Iran’s Mid East commander Gen. Qassem Soleimani has devised a plot to force US troops not just to leave Syria but to be thrown out of US bases in Iraq as well, DEBKAfile’s military and intelligence sources report.
Iraqi Shiite militias have been assigned to carry out terrorist attacks on the US troops scheduled to leave Syria. A US or Israel military reprisal in Iraq will, according to Soleimani’s plan, provoke Baghdad into ordering the US forces to leave their Iraqi bases forthwith.
Both US Secretary of State Mike Pompeo and Prime Minister Binyamin Netanyahu have vowed to remove the Iranian military presence from Syria. The former said explicitly: “The US will use diplomacy and work with our partners until ever last Iranian boot is expelled from Syria.”
The Iranian general is however running a three-track plan to prove them both wrong, while also pursuing his plan to get the US expelled from its military bases in Iraq
- The concentration on the Iraqi border of 10,000 troops belonging to the large pro-Iranian Iraqi Popular Mobilization Units (PMU) aka as the Hashd Al-Shaabi militia (first reported by DEBKAfile on Jan. 17) is stage one of Soleimani’s military track.
- Revealed here for the first time by our sources is Soleimani’s latest project in Syria. He has sent his officers to set up liaison hubs for the Iraqi PMU militiamen to coordinate militarily with the Arab tribes of eastern Syria. It is believed that their tasks will focus on engineering terrorist operations against the US troops heading out of Syria.
Informed intelligence sources strongly suspect that the huge suicide bombing in the northern Syrian town of Manbij last Wednesday, which claimed 5 American lives and killed another 11 Syrian Democratic Forces (SDF) fighters, was the first of these attacks to be carried out on Soleimani’s orders by one of those joint squads.
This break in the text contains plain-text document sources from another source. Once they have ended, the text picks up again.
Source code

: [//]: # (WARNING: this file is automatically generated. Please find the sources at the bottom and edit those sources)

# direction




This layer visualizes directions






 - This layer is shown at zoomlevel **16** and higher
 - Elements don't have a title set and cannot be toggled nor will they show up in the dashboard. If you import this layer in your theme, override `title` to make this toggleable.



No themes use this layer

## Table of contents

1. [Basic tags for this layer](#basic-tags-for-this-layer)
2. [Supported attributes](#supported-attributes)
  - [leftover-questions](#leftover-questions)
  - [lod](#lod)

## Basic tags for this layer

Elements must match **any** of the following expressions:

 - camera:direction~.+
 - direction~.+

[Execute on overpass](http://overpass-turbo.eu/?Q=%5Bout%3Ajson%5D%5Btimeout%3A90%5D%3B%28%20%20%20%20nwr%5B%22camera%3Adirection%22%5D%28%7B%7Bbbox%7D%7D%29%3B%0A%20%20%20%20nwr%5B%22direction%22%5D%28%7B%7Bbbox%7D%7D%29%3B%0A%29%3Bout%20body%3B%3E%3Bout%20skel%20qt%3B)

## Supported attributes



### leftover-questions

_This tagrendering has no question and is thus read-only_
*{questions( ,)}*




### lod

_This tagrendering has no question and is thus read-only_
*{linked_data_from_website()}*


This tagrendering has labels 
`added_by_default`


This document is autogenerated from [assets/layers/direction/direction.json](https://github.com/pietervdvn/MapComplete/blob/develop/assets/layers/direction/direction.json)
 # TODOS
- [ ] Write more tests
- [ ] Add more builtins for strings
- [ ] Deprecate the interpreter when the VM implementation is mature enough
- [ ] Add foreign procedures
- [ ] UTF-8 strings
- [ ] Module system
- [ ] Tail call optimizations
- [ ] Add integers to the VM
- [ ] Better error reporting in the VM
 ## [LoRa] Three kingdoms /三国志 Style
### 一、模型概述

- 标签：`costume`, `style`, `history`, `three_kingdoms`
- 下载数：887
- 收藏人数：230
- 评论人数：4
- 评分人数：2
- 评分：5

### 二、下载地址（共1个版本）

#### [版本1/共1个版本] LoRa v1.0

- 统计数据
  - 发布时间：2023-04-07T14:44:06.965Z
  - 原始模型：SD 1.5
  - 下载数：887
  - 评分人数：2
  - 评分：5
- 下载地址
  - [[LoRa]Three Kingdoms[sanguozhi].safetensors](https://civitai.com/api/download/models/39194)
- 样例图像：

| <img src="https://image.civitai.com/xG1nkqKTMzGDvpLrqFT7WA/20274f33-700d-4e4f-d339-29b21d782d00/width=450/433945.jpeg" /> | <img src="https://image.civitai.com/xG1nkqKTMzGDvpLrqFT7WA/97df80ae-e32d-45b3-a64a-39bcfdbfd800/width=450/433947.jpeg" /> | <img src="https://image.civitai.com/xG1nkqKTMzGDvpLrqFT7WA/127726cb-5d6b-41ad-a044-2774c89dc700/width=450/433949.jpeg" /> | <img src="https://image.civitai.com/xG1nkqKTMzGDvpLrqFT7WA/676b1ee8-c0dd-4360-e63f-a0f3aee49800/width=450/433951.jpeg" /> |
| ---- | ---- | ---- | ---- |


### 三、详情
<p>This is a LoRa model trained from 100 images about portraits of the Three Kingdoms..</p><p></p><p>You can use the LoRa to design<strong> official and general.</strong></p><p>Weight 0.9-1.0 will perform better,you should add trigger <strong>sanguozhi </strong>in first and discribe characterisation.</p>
- Tehran is also going to great trouble and expense to plant imported Shiite communities in the Syrian villages and townships located along the Damascus-Beirut highway and partly depopulated during the civil war. Some of these Shiite communities come from Iraq; others are the families of Afghan and Pakistani Shiite militias recruited by Tehran to fight for Bashar Assad in the civil war. These militiamen, whose families awaited their return in refugee camps in Iran, are being demobilized and allowed to bring their families over to rejoin them in Syria. According to some estimates, Tehran has been able to swell Syria’s Shiite population by some 9,000 imported families, all of them serving yet another of Iran’s objectives in Syria: the creation of a Shiite Corridor between Damascus and Beirut.